Something I find particularly difficult to deal with sometimes is how to handle all the suggestions, ideas and requests we receive from our end users. I am not talking about feedback regarding functionality that we are currently working on and where we specifically asked for feedback and user input. I am talking about all of those little things that users would really really like us to change or add to the application – particularly those that may not necessarily be a good idea.
Of course, users always have a specific reason in mind why they want the system to do something. However, not always are these requests really born from necessity. Especially in our case, where our application is replacing another system that many of our users have been working with for years, in some cases even decades. It’s no surprise really, that a not-insignificant number of enhancement requests could be simplified into one user story:
“As an experienced user, I want the system to handle this process the way my old system did, so that I do not need to change.”
Like I said, nobody is at all surprised that we receive requests like that, however somehow we haven’t yet figured out the best way to deal with them.
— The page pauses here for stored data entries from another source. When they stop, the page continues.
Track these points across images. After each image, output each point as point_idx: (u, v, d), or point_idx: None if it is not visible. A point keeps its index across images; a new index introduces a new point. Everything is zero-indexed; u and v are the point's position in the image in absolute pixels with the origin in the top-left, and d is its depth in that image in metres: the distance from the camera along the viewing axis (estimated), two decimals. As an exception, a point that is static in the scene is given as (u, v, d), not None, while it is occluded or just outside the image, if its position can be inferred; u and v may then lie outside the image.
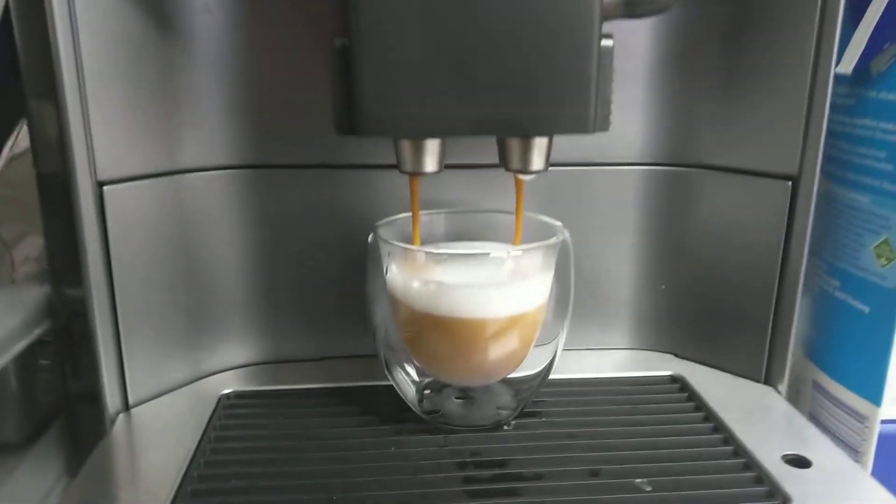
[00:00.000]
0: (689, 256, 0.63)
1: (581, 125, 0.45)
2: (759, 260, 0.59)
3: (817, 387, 0.63)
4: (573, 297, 0.54)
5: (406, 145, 0.47)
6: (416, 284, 0.49)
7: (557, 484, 0.47)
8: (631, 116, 0.60)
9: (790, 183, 0.57)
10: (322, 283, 0.62)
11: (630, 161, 0.62)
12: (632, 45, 0.58)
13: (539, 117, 0.45)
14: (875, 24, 0.54)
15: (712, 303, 0.63)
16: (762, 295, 0.60)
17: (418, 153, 0.47)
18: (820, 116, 0.54)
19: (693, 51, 0.59)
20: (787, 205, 0.57)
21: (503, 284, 0.50)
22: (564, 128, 0.45)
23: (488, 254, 0.49)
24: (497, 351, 0.51)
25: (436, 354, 0.53)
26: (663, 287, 0.65)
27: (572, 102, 0.44)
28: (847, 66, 0.56)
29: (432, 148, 0.47)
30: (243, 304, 0.62)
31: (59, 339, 0.59)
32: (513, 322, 0.50)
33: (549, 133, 0.47)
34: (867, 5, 0.55)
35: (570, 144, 0.54)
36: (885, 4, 0.54)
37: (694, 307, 0.64)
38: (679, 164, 0.62)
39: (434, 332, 0.50)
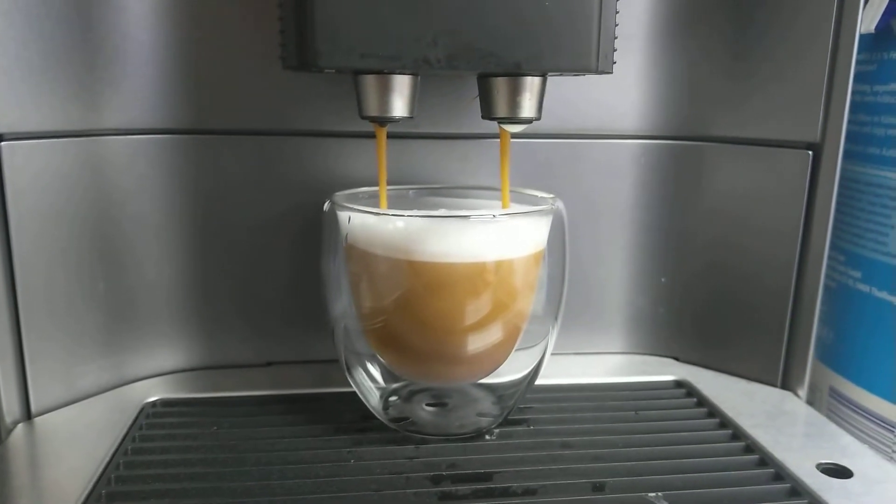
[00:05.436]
0: (693, 244, 0.56)
1: (584, 61, 0.39)
2: (775, 245, 0.53)
3: (835, 394, 0.56)
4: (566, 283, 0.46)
5: (370, 82, 0.39)
6: (381, 223, 0.41)
7: (554, 499, 0.40)
8: (627, 82, 0.54)
9: (811, 153, 0.50)
10: (267, 272, 0.54)
11: (626, 133, 0.55)
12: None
13: (534, 50, 0.38)
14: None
15: (720, 297, 0.56)
16: (778, 286, 0.53)
17: (385, 92, 0.39)
18: (845, 75, 0.48)
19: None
20: (808, 179, 0.51)
21: (493, 220, 0.42)
22: (564, 64, 0.39)
23: (468, 216, 0.41)
24: (484, 326, 0.43)
25: (407, 337, 0.44)
26: (663, 280, 0.57)
27: (573, 33, 0.38)
28: (868, 24, 0.51)
29: (401, 86, 0.39)
30: (174, 297, 0.53)
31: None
32: (504, 274, 0.42)
33: (547, 69, 0.40)
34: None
35: (556, 110, 0.49)
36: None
37: (698, 303, 0.57)
38: (681, 138, 0.55)
39: (408, 297, 0.42)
Yes, we do have an extensive team of trainers, support staff and even a specific change management department, but requests such as these seem to bypass those teams entirely and in the end, tend to end up as enhancement requests in our product backlog.
For us product owners, this makes the process of prioritizing and grooming the backlog that much more difficult, because not only do we need to evaluate, prioritize and write user stories for all the very valid and great suggestions we receive from our users, we now also need to figure out what to do with the undesirable ones, who frankly just clog up our queue.
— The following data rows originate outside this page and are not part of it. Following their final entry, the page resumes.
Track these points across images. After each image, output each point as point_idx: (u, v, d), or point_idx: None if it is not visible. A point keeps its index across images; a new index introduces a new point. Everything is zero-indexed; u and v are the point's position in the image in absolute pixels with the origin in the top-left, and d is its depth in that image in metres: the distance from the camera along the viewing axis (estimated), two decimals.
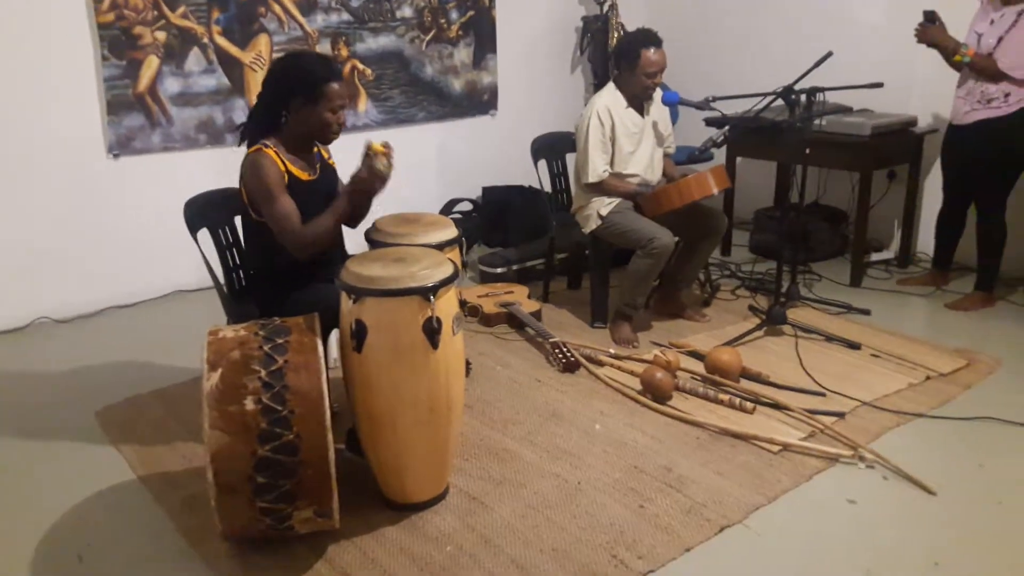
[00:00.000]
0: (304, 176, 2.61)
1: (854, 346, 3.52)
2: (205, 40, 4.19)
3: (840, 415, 2.95)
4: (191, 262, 3.06)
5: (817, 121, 3.75)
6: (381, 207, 2.86)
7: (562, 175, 4.18)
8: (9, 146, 3.74)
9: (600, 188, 3.57)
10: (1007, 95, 3.64)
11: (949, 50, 3.75)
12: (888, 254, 4.72)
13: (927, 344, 3.55)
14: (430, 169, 5.15)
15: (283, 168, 2.53)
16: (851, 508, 2.47)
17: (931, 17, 3.79)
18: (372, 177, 2.51)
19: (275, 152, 2.53)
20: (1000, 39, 3.60)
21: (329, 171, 2.77)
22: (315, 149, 2.72)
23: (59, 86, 3.83)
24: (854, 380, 3.22)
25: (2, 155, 3.73)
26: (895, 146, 4.35)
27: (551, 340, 3.49)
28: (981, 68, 3.67)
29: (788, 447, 2.75)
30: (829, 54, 3.36)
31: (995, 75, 3.63)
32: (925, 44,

I do believe that the product team is responsible for choosing change – but we are probably not the right team to manage its undesirable cousins and the users who request them…
I’ll admit it, I was so busy and stuck in getting some system testing done, I completely forgot it was Tuesday and therefore “blog-day”. Shame on me!
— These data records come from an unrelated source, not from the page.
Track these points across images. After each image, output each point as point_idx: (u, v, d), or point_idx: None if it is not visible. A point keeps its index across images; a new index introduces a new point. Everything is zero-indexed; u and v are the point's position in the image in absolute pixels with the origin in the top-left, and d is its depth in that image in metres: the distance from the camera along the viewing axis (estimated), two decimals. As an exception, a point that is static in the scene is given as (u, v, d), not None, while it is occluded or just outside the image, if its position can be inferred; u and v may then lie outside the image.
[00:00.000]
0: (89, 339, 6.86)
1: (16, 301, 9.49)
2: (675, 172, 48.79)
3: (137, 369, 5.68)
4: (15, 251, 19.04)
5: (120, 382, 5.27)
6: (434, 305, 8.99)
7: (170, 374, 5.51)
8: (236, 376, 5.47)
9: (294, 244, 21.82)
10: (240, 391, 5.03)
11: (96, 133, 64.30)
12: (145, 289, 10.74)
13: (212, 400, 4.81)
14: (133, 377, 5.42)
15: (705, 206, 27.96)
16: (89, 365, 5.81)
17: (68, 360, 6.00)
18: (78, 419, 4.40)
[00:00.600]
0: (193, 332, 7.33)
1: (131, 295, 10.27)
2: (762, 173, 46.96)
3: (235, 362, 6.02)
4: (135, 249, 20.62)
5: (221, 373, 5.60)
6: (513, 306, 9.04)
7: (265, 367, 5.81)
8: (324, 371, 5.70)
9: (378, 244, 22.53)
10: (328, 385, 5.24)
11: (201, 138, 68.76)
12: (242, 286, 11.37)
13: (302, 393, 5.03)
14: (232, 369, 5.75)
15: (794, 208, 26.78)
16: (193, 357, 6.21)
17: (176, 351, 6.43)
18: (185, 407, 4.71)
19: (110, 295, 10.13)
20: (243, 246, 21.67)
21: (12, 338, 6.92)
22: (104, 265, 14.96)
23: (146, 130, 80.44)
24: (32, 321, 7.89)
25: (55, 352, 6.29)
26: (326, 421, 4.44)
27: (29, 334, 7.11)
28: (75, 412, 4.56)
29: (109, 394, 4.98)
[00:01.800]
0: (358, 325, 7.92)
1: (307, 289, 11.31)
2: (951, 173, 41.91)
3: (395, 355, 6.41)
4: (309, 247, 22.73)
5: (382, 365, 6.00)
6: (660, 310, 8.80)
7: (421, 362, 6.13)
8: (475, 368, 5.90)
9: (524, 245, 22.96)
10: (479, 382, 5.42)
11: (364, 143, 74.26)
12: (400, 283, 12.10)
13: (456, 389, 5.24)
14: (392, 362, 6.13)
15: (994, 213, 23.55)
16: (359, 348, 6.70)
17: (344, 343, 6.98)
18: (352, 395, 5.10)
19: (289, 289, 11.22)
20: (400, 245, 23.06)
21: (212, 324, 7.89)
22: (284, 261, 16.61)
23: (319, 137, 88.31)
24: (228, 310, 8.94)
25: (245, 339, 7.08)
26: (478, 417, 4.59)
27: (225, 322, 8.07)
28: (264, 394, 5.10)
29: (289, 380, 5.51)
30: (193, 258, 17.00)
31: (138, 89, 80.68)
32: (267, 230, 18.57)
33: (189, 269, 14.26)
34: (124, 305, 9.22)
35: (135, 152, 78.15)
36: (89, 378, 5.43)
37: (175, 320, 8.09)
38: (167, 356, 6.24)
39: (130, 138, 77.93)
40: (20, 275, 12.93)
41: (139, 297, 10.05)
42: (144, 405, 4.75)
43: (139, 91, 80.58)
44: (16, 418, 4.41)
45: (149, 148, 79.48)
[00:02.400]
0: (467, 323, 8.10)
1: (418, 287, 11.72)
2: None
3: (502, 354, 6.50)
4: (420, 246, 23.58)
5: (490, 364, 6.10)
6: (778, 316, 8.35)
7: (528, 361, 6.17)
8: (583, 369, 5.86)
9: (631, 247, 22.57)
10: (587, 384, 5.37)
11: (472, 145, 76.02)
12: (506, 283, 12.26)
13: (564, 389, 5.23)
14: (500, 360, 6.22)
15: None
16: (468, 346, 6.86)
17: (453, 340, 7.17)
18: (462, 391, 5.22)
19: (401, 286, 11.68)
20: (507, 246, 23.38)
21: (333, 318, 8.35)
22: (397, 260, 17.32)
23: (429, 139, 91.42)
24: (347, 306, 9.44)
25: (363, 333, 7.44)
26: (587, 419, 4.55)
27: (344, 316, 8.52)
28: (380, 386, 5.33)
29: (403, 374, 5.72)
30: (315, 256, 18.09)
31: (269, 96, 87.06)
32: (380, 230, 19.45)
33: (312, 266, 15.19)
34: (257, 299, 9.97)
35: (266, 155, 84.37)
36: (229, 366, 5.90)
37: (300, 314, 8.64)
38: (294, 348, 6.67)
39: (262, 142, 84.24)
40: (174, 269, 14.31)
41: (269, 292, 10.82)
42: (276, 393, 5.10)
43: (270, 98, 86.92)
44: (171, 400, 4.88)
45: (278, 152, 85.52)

So, this post is a little late, but nonetheless I hope you find it interesting:
Are we solving the right problem? by Mike Cottmeyer
One of my least favorite tasks as a product owner is having to prioritize the backlog and stack rank stories to make sure we develop the right things at the right time. In principle, I don’t have a problem prioritizing items, what I do find rather frustrating is how emotional and subjective prioritization often is.
I myself am a huge fan of logic and formulas and empirical research (geek alert!) to reach a conclusion as to which items are important, rather than just going with my gut. Having said that, sometimes it is necessary to go above and beyond what the data says, because there is a specific item that triggers a lot of emotion – negative or positive – from the overall user community, that warrants an increased priority.
On my project, we have a lot of those very vocal, very passionate users, that are sometimes rather difficult to temporarily drown out, so the product team can objectively assess and prioritize enhancements to our application. Furthermore, a lot of us product owners, myself included, have worked in the field as a user at one point in our careers and therefore still have some emotional ties to what is was like being a user. On top of that, we have spent a lot of time and effort to foster a culture of actively soliciting user feedback and enhancements requests, which makes it very difficult and rather uncomfortable to say no to requests, even though sometimes we probably should.
With all of this emotional baggage, a product owner’s judgement can easily be clouded – not deliberately, but subconsciously. Even more reason to develop a clear-cut, fact-based system to rank and prioritize stories and features based on their attributes. But which attributes are the right ones to look at? Do they all carry the same importance? Do we rank technology over user experience or vice versa? If the system crashes, because we overload it with data and logic, that is obviously very bad. But at the same time, we also cannot ignore the user emotions and aggravations. Instead, we need to find a way to quantify the user reactions to be able to compare and contrast them other measurable aspects of the product. Only then can we determine whether a screaming user is just having a bad day or it is a clear indication that something is very very wrong…
I don’t have all the answers yet, but one thing I am certain of: if you want to improve the prioritization of your backlog, be objective and don’t get emotional!